== Records provided ==

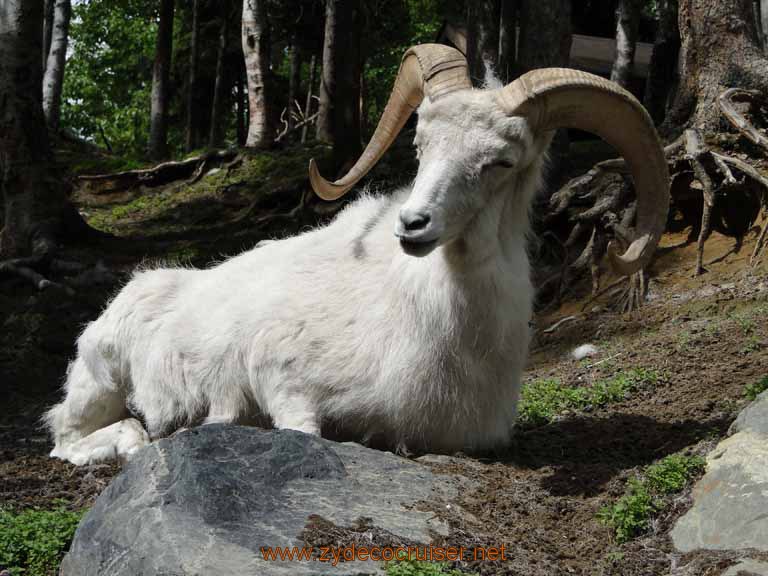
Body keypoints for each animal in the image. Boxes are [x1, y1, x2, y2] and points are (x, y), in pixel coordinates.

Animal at [45, 46, 668, 468]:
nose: (413, 225)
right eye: (420, 143)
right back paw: (141, 438)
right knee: (70, 438)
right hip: (100, 384)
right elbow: (299, 432)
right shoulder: (279, 376)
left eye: (502, 161)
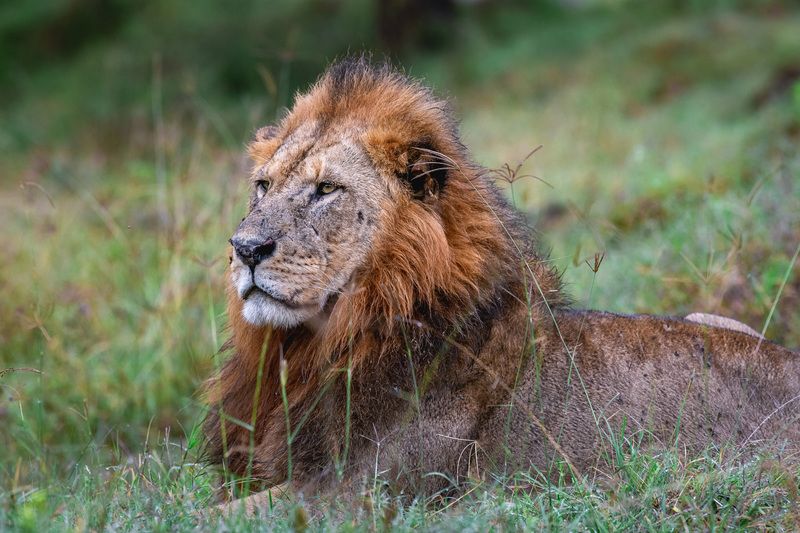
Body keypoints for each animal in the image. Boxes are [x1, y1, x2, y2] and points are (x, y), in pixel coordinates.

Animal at [204, 57, 800, 513]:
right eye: (262, 186)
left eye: (326, 189)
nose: (245, 248)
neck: (315, 346)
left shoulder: (364, 491)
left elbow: (220, 515)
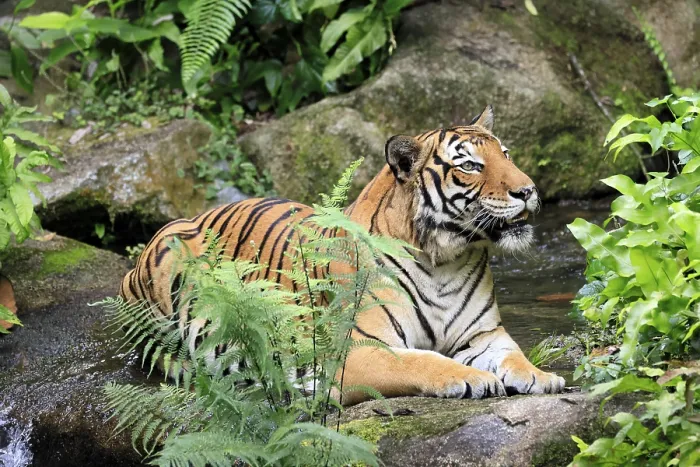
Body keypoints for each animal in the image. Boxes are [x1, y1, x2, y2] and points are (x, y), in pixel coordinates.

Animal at [120, 105, 566, 405]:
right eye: (470, 166)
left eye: (505, 155)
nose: (528, 190)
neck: (446, 259)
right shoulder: (358, 349)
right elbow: (419, 362)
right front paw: (471, 378)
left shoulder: (485, 335)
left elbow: (514, 356)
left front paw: (542, 376)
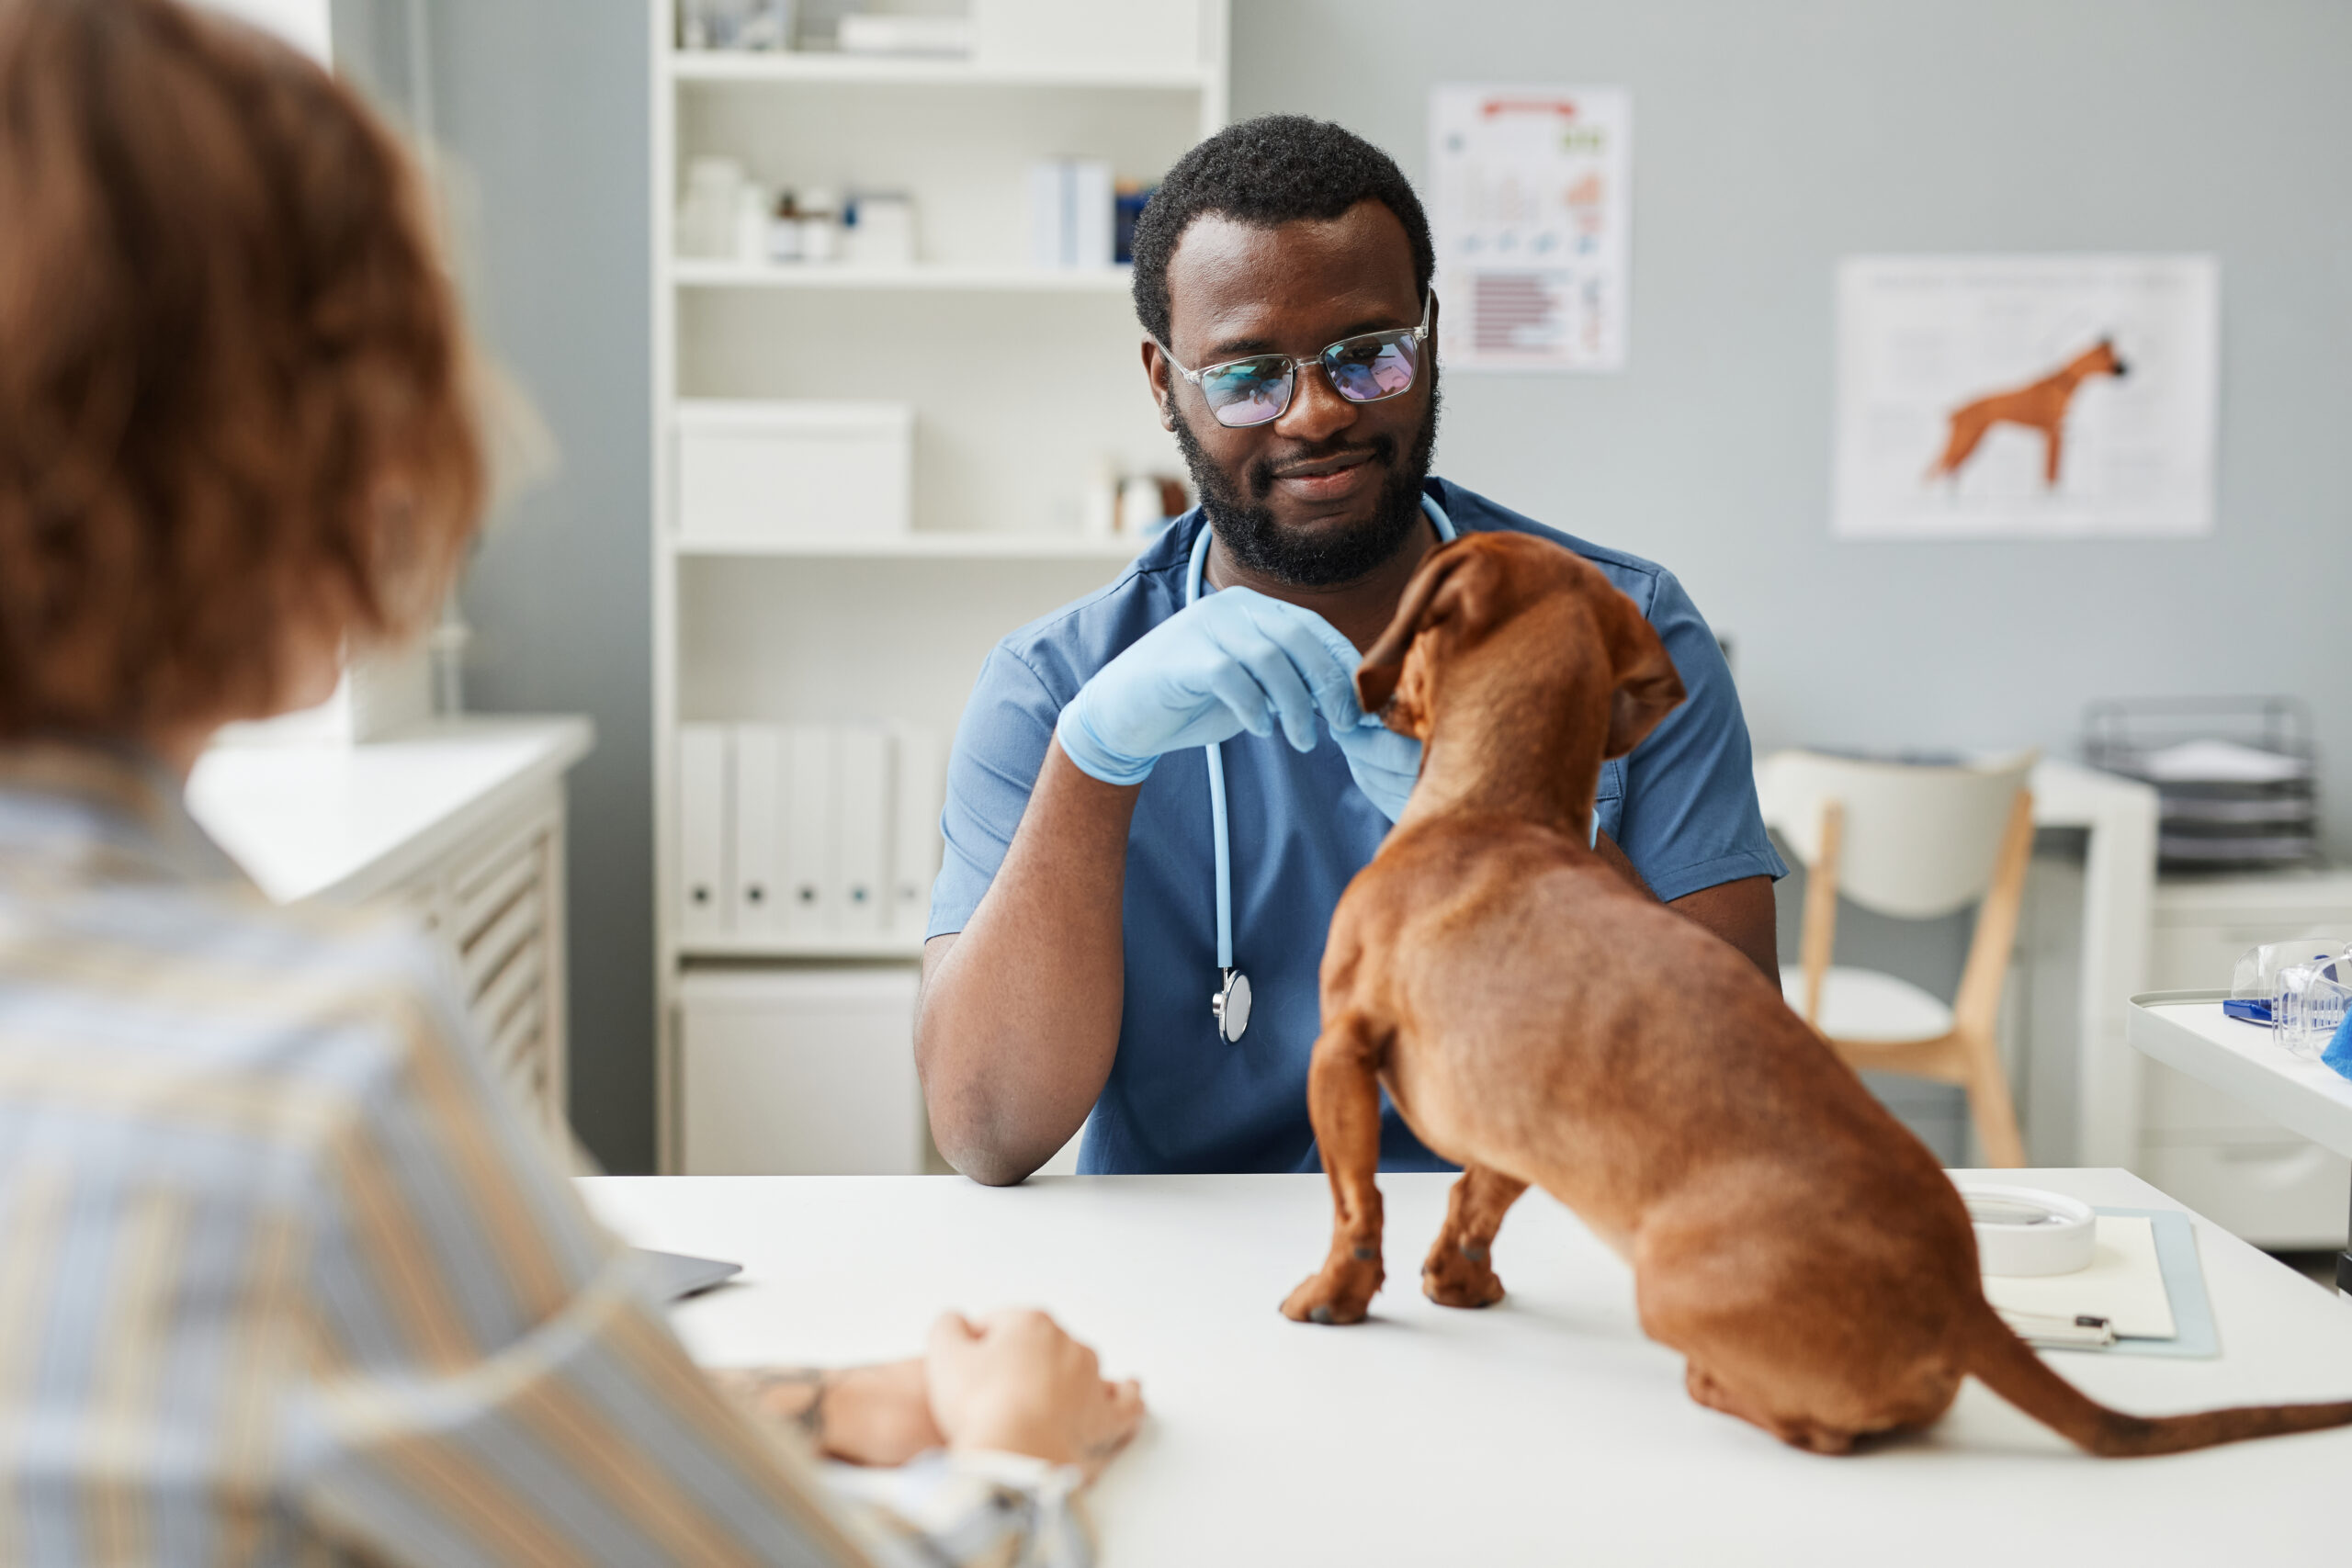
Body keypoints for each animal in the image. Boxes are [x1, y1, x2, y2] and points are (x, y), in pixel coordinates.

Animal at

===

▶ [Work instructions]:
Beginning with the first line of the material above, please output each line exactly through the line that contains "left shoulder: (485, 335)", and only those, leaving out pictures.

▶ [Written solution]:
Body keypoints for each animal in the image. Boxes are [x1, y1, x2, y2] and points are (x, y), in pixel coordinates.

Animal at [45, 46, 668, 468]:
nose: (413, 225)
right eye: (420, 143)
right back paw: (141, 438)
right knee: (70, 438)
right hip: (100, 384)
right elbow: (299, 432)
right shoulder: (279, 376)
left eye: (502, 161)
Body keypoints for each animal in the image. Boxes are [x1, y1, x2, y2] and points are (x, y), in pixel coordinates.

Animal at [204, 57, 800, 513]:
right eye: (262, 186)
left eye: (326, 189)
nose: (245, 248)
neck: (315, 346)
left shoulder: (364, 491)
left elbow: (220, 515)
Body keypoints for each animal in the image. Boxes are [x1, y1, x2, y2] and points are (x, y), in pixel coordinates.

Animal at [120, 105, 566, 405]:
right eye: (470, 166)
left eye: (505, 155)
nose: (528, 190)
neck: (446, 259)
right shoulder: (358, 349)
right elbow: (419, 362)
right front paw: (471, 378)
left shoulder: (485, 335)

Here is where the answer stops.